SUPPLIED DATA –
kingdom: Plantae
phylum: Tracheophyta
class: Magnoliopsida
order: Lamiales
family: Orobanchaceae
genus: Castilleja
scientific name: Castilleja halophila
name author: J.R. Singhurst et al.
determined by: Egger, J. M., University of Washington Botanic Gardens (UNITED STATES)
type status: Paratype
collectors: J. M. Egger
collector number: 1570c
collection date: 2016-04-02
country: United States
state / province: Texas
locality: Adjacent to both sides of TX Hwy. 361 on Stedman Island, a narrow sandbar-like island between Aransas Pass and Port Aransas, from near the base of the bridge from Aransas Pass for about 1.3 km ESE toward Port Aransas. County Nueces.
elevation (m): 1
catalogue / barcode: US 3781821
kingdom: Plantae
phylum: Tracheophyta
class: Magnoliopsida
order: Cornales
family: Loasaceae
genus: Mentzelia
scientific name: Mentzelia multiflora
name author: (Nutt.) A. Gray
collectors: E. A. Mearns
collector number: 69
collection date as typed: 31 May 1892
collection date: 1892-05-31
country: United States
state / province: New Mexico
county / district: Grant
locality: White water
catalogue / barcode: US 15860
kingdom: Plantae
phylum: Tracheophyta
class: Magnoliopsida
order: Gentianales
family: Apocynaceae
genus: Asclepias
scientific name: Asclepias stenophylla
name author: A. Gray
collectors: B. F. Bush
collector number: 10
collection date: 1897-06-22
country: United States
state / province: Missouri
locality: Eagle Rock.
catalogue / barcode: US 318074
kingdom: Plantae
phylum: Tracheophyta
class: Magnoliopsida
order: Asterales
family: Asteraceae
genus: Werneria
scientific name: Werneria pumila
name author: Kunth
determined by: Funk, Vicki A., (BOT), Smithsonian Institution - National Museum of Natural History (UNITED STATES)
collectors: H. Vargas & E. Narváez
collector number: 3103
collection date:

EXERCISE DESCRIPTION –
Turn every line of the items above into a Markdown table with two columns, No. and Entry. Number each row and skip any blank lines.

RESULT OF THIS TASK –
| No. | Entry |
|---|---|
| 1 | kingdom: Plantae |
| 2 | phylum: Tracheophyta |
| 3 | class: Magnoliopsida |
| 4 | order: Lamiales |
| 5 | family: Orobanchaceae |
| 6 | genus: Castilleja |
| 7 | scientific name: Castilleja halophila |
| 8 | name author: J.R. Singhurst et al. |
| 9 | determined by: Egger, J. M., University of Washington Botanic Gardens (UNITED STATES) |
| 10 | type status: Paratype |
| 11 | collectors: J. M. Egger |
| 12 | collector number: 1570c |
| 13 | collection date: 2016-04-02 |
| 14 | country: United States |
| 15 | state / province: Texas |
| 16 | locality: Adjacent to both sides of TX Hwy. 361 on Stedman Island, a narrow sandbar-like island between Aransas Pass and Port Aransas, from near the base of the bridge from Aransas Pass for about 1.3 km ESE toward Port Aransas. County Nueces. |
| 17 | elevation (m): 1 |
| 18 | catalogue / barcode: US 3781821 |
| 19 | kingdom: Plantae |
| 20 | phylum: Tracheophyta |
| 21 | class: Magnoliopsida |
| 22 | order: Cornales |
| 23 | family: Loasaceae |
| 24 | genus: Mentzelia |
| 25 | scientific name: Mentzelia multiflora |
| 26 | name author: (Nutt.) A. Gray |
| 27 | collectors: E. A. Mearns |
| 28 | collector number: 69 |
| 29 | collection date as typed: 31 May 1892 |
| 30 | collection date: 1892-05-31 |
| 31 | country: United States |
| 32 | state / province: New Mexico |
| 33 | county / district: Grant |
| 34 | locality: White water |
| 35 | catalogue / barcode: US 15860 |
| 36 | kingdom: Plantae |
| 37 | phylum: Tracheophyta |
| 38 | class: Magnoliopsida |
| 39 | order: Gentianales |
| 40 | family: Apocynaceae |
| 41 | genus: Asclepias |
| 42 | scientific name: Asclepias stenophylla |
| 43 | name author: A. Gray |
| 44 | collectors: B. F. Bush |
| 45 | collector number: 10 |
| 46 | collection date: 1897-06-22 |
| 47 | country: United States |
| 48 | state / province: Missouri |
| 49 | locality: Eagle Rock. |
| 50 | catalogue / barcode: US 318074 |
| 51 | kingdom: Plantae |
| 52 | phylum: Tracheophyta |
| 53 | class: Magnoliopsida |
| 54 | order: Asterales |
| 55 | family: Asteraceae |
| 56 | genus: Werneria |
| 57 | scientific name: Werneria pumila |
| 58 | name author: Kunth |
| 59 | determined by: Funk, Vicki A., (BOT), Smithsonian Institution - National Museum of Natural History (UNITED STATES) |
| 60 | collectors: H. Vargas & E. Narváez |
| 61 | collector number: 3103 |
| 62 | collection date: |